[Start of Attachment]

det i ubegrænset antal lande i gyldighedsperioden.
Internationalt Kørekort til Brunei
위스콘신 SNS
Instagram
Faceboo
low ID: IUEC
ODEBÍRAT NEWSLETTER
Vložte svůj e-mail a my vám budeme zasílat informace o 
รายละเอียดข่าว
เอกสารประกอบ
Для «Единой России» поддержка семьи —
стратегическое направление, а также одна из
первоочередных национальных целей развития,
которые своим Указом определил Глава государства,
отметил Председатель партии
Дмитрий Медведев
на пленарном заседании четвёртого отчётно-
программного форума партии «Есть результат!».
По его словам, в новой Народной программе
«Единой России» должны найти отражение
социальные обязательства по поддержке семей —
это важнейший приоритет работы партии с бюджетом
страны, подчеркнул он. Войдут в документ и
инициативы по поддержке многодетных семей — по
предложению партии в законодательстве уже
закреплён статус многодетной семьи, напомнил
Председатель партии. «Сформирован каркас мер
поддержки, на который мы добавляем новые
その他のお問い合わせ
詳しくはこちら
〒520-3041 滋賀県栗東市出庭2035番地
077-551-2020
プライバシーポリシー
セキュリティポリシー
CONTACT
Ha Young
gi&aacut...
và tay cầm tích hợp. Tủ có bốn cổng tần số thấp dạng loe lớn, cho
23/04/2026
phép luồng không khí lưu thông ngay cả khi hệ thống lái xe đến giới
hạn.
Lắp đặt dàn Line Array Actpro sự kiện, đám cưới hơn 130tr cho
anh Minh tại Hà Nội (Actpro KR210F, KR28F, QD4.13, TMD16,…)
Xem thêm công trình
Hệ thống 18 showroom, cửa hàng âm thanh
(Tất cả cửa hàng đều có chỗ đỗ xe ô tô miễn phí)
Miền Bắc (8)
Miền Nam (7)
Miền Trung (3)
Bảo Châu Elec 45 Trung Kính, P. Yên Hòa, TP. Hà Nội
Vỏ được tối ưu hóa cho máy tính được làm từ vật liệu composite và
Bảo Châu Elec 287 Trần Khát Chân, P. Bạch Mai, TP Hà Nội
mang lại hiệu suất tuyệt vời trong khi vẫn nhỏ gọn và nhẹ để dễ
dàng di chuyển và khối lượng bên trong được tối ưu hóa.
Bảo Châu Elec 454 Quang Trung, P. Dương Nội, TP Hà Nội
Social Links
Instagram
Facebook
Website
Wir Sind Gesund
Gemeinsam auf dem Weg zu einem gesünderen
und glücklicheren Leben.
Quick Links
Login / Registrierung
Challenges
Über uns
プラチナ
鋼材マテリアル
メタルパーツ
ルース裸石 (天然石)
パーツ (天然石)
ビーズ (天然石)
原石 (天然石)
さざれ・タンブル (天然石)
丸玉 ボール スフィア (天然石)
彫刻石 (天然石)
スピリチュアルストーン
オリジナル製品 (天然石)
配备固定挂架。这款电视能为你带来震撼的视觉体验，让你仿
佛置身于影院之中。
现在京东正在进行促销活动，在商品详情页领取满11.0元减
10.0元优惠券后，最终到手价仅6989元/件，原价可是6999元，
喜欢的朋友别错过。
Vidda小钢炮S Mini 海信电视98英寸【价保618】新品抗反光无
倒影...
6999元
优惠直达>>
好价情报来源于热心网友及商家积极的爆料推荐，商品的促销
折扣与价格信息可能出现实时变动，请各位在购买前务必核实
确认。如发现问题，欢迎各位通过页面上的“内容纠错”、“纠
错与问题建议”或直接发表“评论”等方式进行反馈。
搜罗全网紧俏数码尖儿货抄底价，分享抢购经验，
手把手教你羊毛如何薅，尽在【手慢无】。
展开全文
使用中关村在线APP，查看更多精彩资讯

[End of Attachment]

▶ _Task goal_:
Change "Instagram" to "YouTube" in the records, from the first line up to and including the line that contains "которые своим Указом". Give those lines again with everything else unchanged.

▶ _Output below_:
det i ubegrænset antal lande i gyldighedsperioden.
Internationalt Kørekort til Brunei
위스콘신 SNS
YouTube
Faceboo
low ID: IUEC
ODEBÍRAT NEWSLETTER
Vložte svůj e-mail a my vám budeme zasílat informace o 
รายละเอียดข่าว
เอกสารประกอบ
Для «Единой России» поддержка семьи —
стратегическое направление, а также одна из
первоочередных национальных целей развития,
которые своим Указом определил Глава государства,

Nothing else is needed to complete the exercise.